(Material provided)
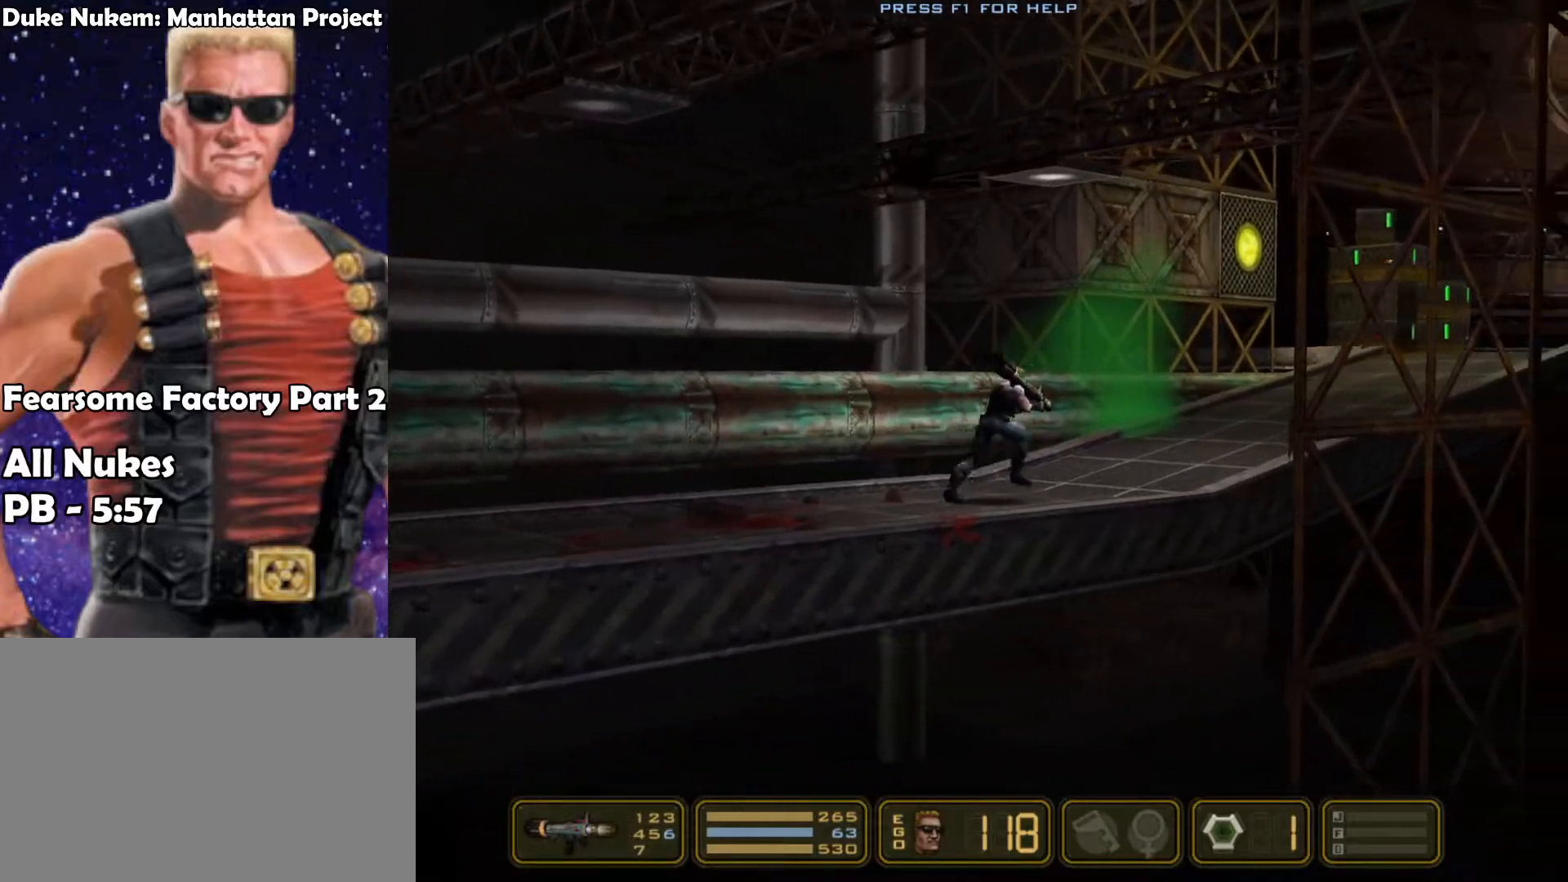
{"keys": ["right"], "events": []}
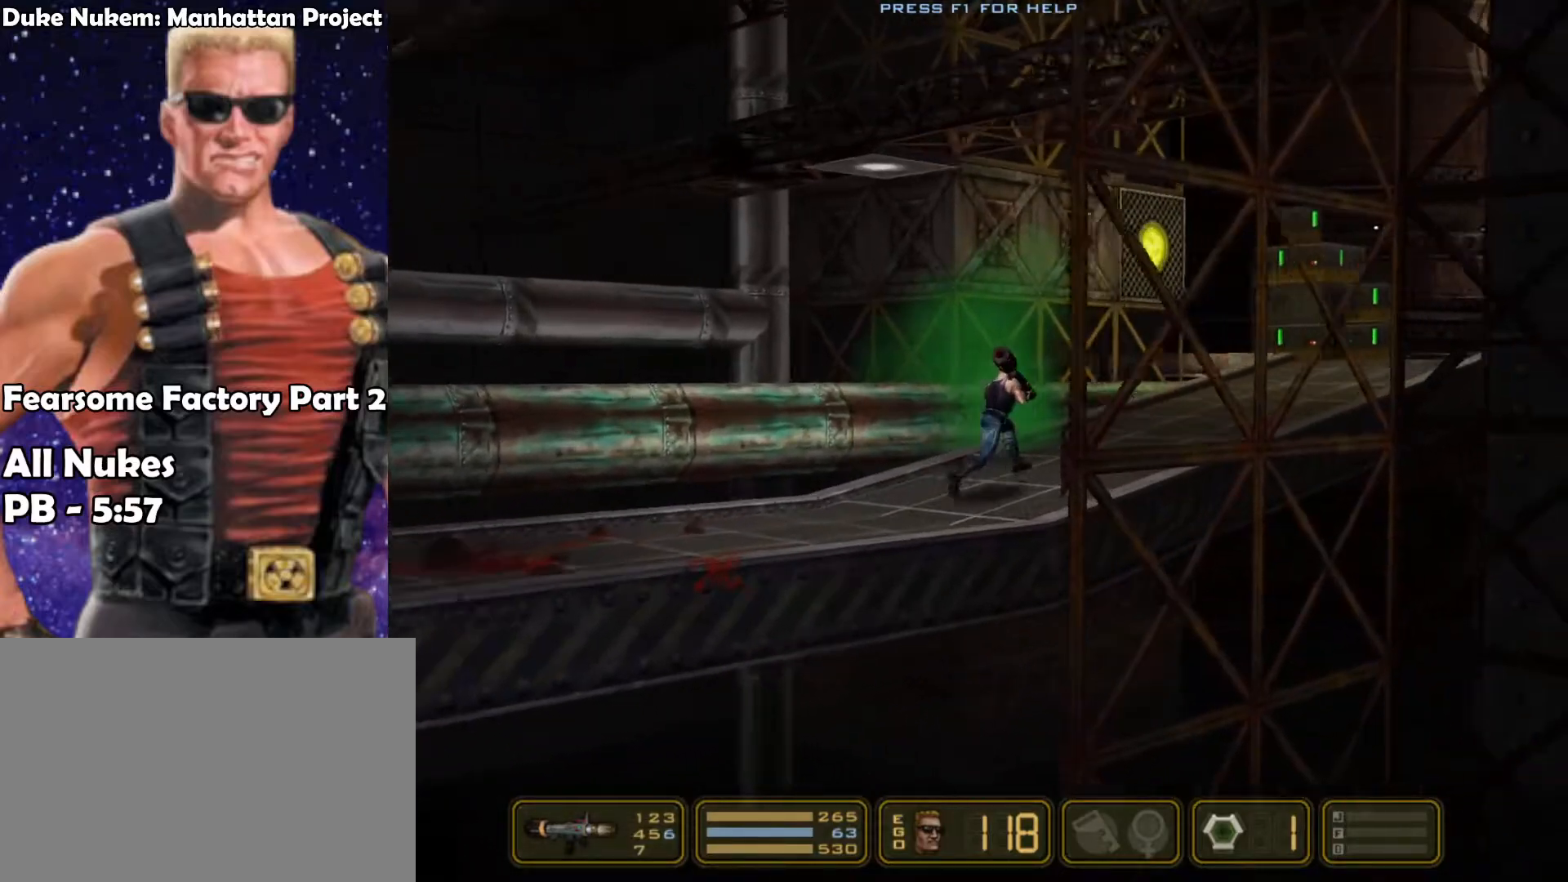
{"keys": ["right"], "events": []}
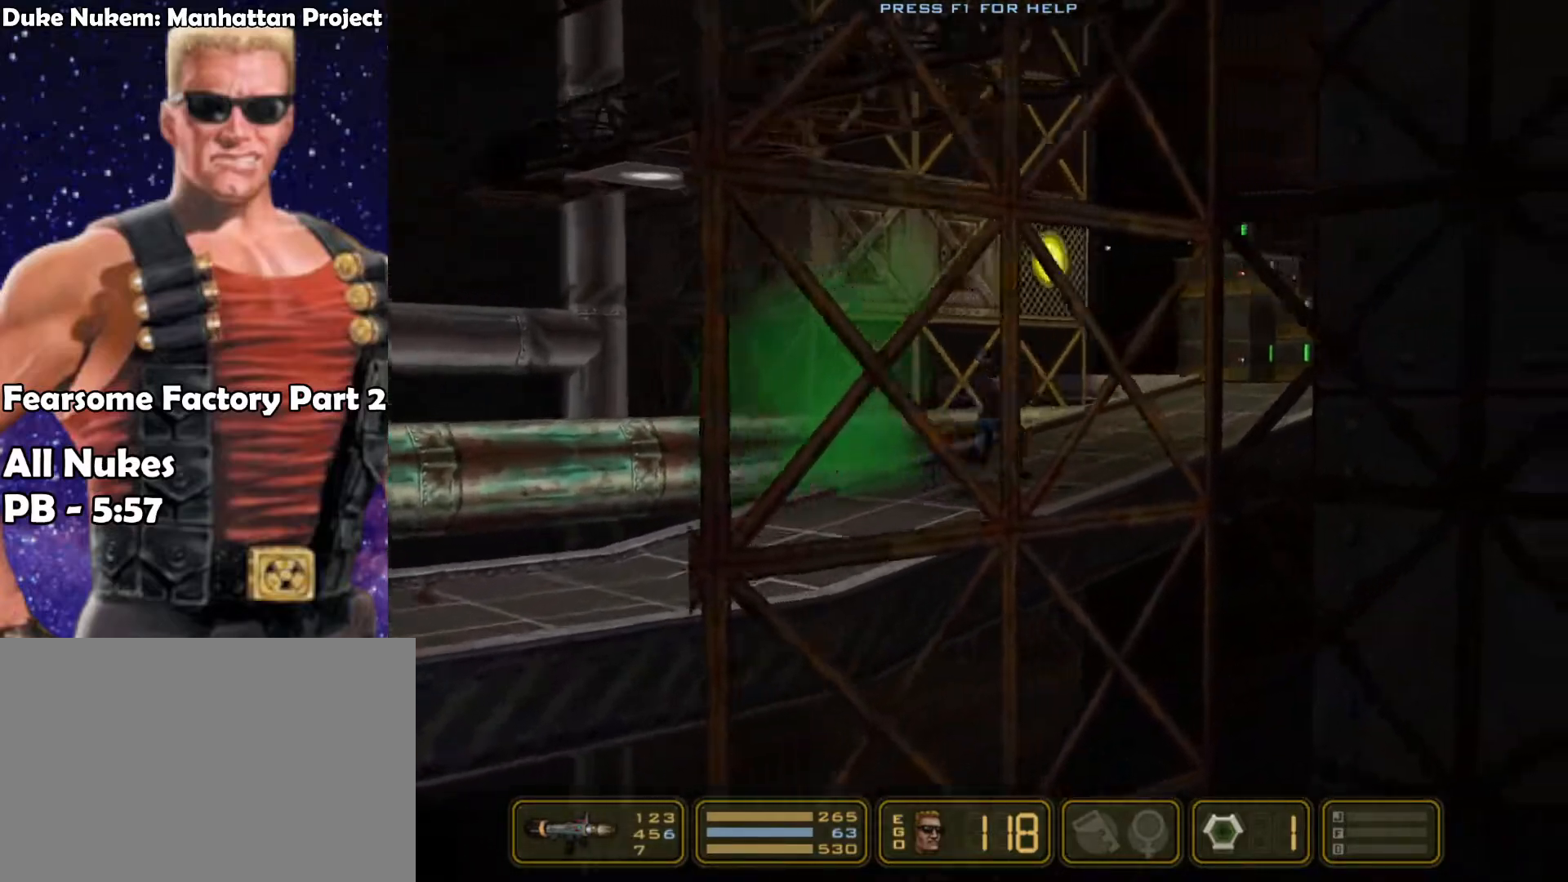
{"keys": ["right"], "events": []}
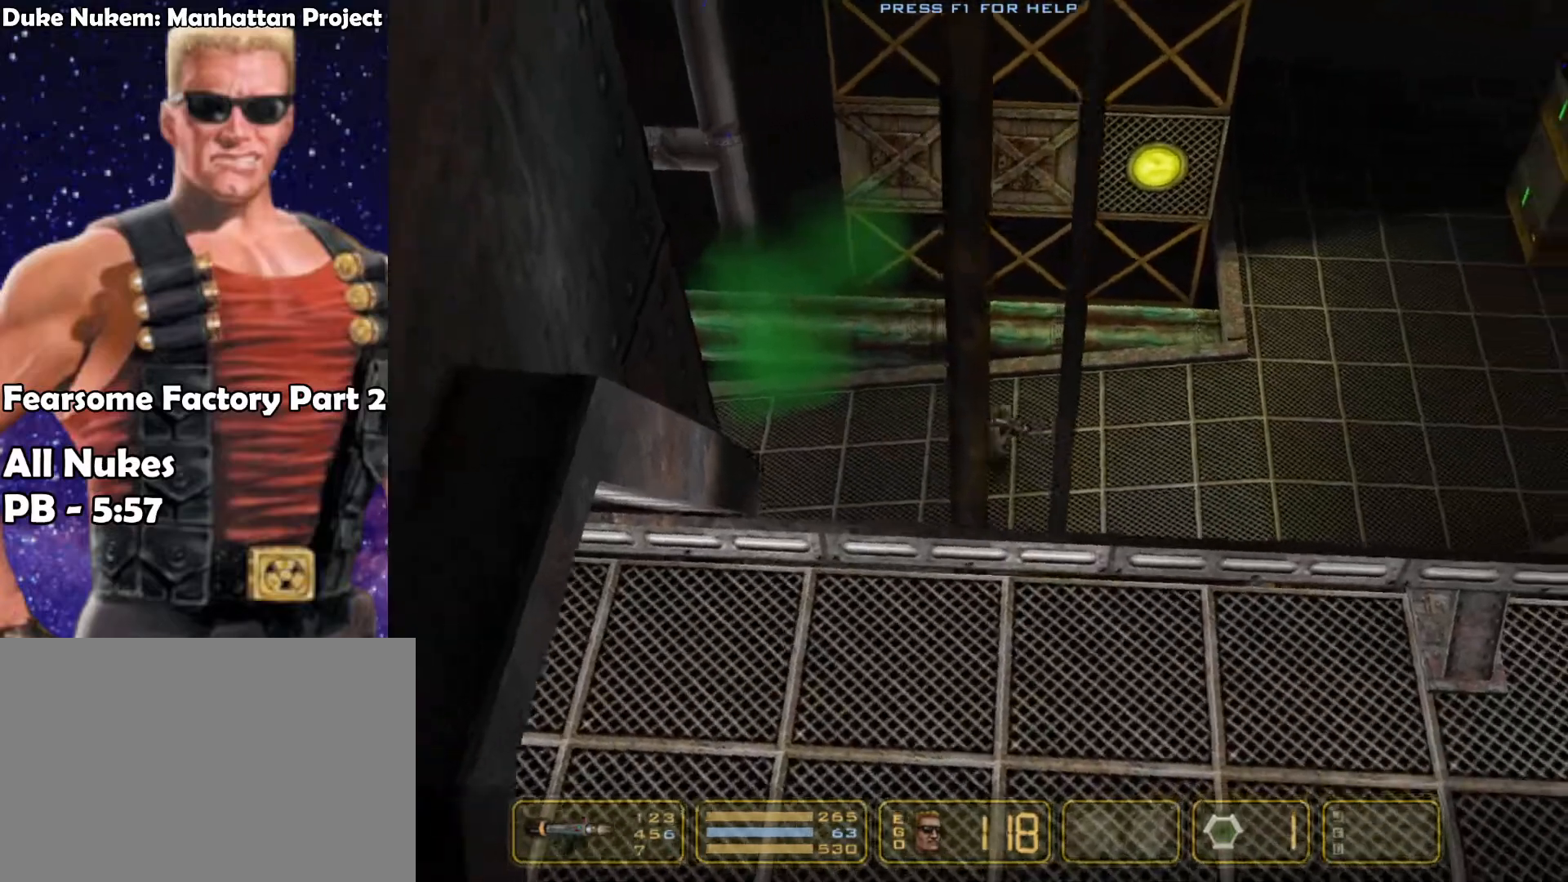
{"keys": ["right"], "events": [[150, "shoot", "down"], [233, "shoot", "up"]]}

(Assignment)
Output the data exactly as it appears. The pictures do not belong in it.

(Expected output)
{"keys": ["right"], "events": []}
{"keys": ["right"], "events": []}
{"keys": ["right"], "events": []}
{"keys": ["right"], "events": [[150, "shoot", "down"], [233, "shoot", "up"]]}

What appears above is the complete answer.